No cultural identity without crises?
Crises also make a key contribution to identity formation within a country, culture or population group. 'Dutch identity can only be understood properly with a thorough analysis of disaster history', explained prof. dr. Lotte Jensen, who is a professor of Dutch Literature and Culture at Radboud University. "Flooding is especially relevant to the Netherlands; just consider the saying "God created the Earth, but the Dutch created the Netherlands.'" In her lecture, Jensen reflected on the effects that disaster have on the cultural identity formation of a country, a nation or a group. "Many people resort to telling stories during disasters. For example, the disaster is converted into a victory story. The same is true for the coronavirus crisis, such as in the phrase "Together, we can keep the coronavirus under control". This narrative returns time and again. It has also generated new role models, however: care workers, virologists, sign language interpreter Irma Sluis." In order to understand a country's cultural identity, we have to consider the disasters and crises that it has overcome. During these moments, the core structure of a culture is created, to which we can return if a new crisis emerges or if there is a threat to our unity.

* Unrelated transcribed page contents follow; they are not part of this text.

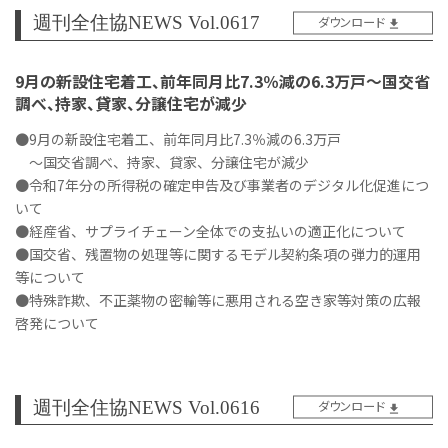
週刊全住協NEWS Vol.0617
ダウンロード
9月の新設住宅着工、前年同月比7.3％減の6.3万戸～国交省
調べ、持家、貸家、分譲住宅が減少
●9月の新設住宅着工、前年同月比7.3％減の6.3万戸
～国交省調べ、持家、貸家、分譲住宅が減少
●令和7年分の所得税の確定申告及び事業者のデジタル化促進につ
いて
●経産省、サプライチェーン全体での支払いの適正化について
●国交省、残置物の処理等に関するモデル契約条項の弾力的運用
等について
●特殊詐欺、不正薬物の密輸等に悪用される空き家等対策の広報
啓発について
週刊全住協NEWS Vol.0616
ダウンロード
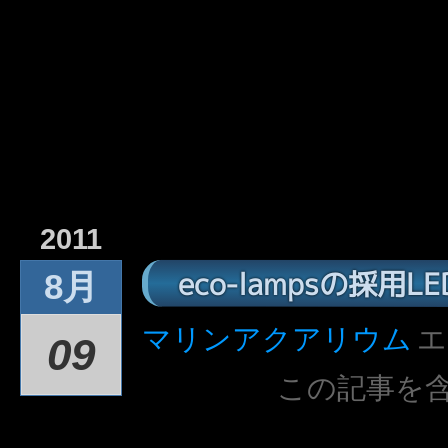
2011
eco-lampsの採用
8月
マリンアクアリウム
エ
09
この記事を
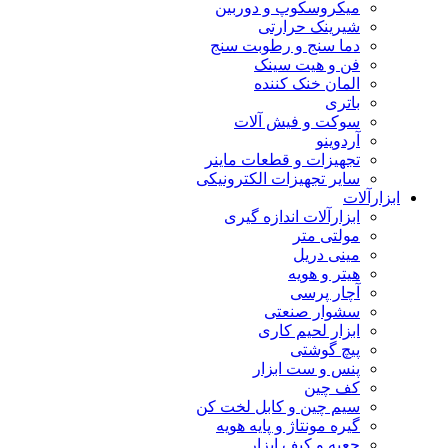
میکروسکوپ و دوربین
شیرینک حرارتی
دما سنج و رطوبت سنج
فن و هیت سینک
المان خنک کننده
باتری
سوکت و فیش آلات
آردوینو
تجهیزات و قطعات ماینر
سایر تجهیزات الکترونیکی
ابزارآلات
ابزارآلات اندازه گیری
مولتی متر
مینی دریل
هیتر و هویه
آچار پرسی
سشوار صنعتی
ابزار لحیم کاری
پیچ گوشتی
پنس و ست ابزار
کف چین
سیم چین و کابل لخت کن
گیره مونتاژ و پایه هویه
جعبه و کیف ابزار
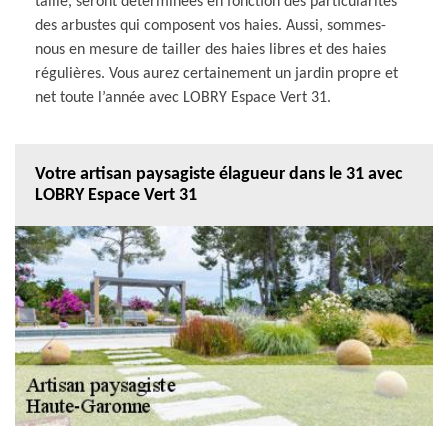
taille, seront déterminées en fonction des particularités
des arbustes qui composent vos haies. Aussi, sommes-
nous en mesure de tailler des haies libres et des haies
régulières. Vous aurez certainement un jardin propre et
net toute l’année avec LOBRY Espace Vert 31.
Votre artisan paysagiste élagueur dans le 31 avec
LOBRY Espace Vert 31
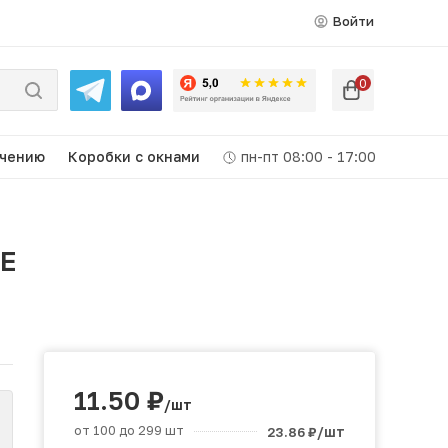
Войти
0
ачению
Коробки c окнами
пн-пт 08:00 - 17:00
 Е
11.50
₽
/шт
от 100 до 299 шт
/шт
23.86
₽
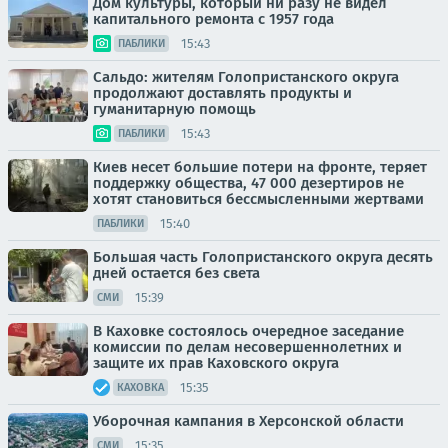
Дом культуры, который ни разу не видел
капитального ремонта с 1957 года
15:43
ПАБЛИКИ
Сальдо: жителям Голопристанского округа
продолжают доставлять продукты и
гуманитарную помощь
15:43
ПАБЛИКИ
Киев несет большие потери на фронте, теряет
поддержку общества, 47 000 дезертиров не
хотят становиться бессмысленными жертвами
15:40
ПАБЛИКИ
Большая часть Голопристанского округа десять
дней остается без света
15:39
СМИ
В Каховке состоялось очередное заседание
комиссии по делам несовершеннолетних и
защите их прав Каховского округа
15:35
КАХОВКА
Уборочная кампания в Херсонской области
15:35
СМИ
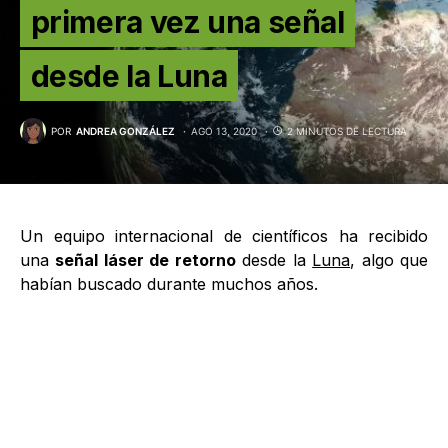
primera vez una señal
desde la Luna
POR
ANDREA GONZÁLEZ
AGO 13, 2020
2 MINUTOS DE LECTURA
Un equipo internacional de científicos ha recibido
una
señal láser de retorno
desde la
Luna
, algo que
habían buscado durante muchos años.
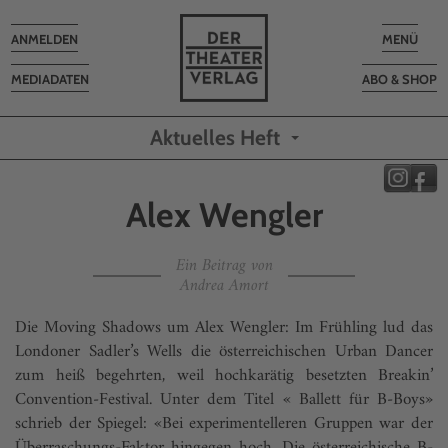
Toggle
Toggle
ANMELDEN
MENÜ
navigation
navigatio
MEDIADATEN
ABO & SHOP
Aktuelles Heft
Alex Wengler
Ein Beitrag von
Andrea Amort
Die Moving Shadows um Alex Wengler: Im Frühling lud das
Londoner Sadler’s Wells die österreichischen Urban Dancer
zum heiß begehrten, weil hochkarätig besetzten Breakin’
Convention-Festival. Unter dem Titel « Ballett für B-Boys»
schrieb der Spiegel: «Bei experimentelleren Gruppen war der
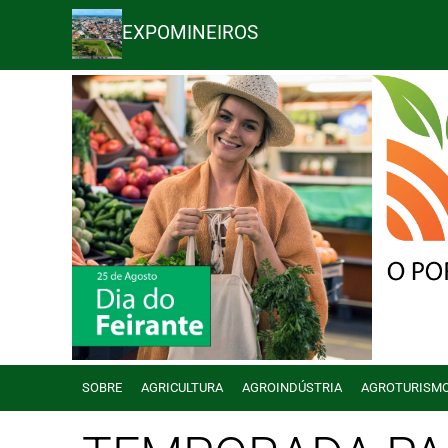
EXPOMINEIROS
SOBRE
AGRICULTURA
AGROINDÚSTRIA
AGROTURISM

It turns out that you can learn from a crisis, whether it is about the history of international cooperation, about a surprisingly obedient society, about justice as a cornerstone, about identity formation or about solidarity. As for the question what disasters teach us about democracy, the answer tends not to be as positive. Democracy often has a hard time during disasters: democratic decision-making is circumvented, transparency is dialled back due to time constraints and control is exercised by only a small group of elite scientists or policymakers. In other words, does a crisis teach us that democracy is no match for a state of emergency? Assistant professor of Public Managment dr. Scott Douglas refused to believe so. He concluded the 'Adapt!' series with a 'relentlessly optimistic view' of how democracy works during a crisis.
While you can just focus on the threats to democracy, I consider it more productive to focus on the opportunities
The general opinion is that democracy does not function in times of crisis, but Douglas argued the opposite: 'While you can just focus on the threats to democracy, I consider it more productive to focus on the opportunities.' In order to focus on these opportunities, he listed examples of past crises which demonstrated that democracy can thrive during adversity. "For example, think of the hiv and AIDS crisis, when tensions were mounting. During this delicate crisis, there was an increasing sense of uncertainty as well as inequality. Among other places, Australia proved that a different approach was possible. This country opted for cooperation with the target group in order to preserve national unity. Without an open democracy, this hugely successful approach would not have worked," Douglas explained.
The question remains whether democracy will also evolve as a result of the coronavirus. Douglas certainly underlined a key principle: hard work and unifying leadership can allow democracy to thrive after a crisis.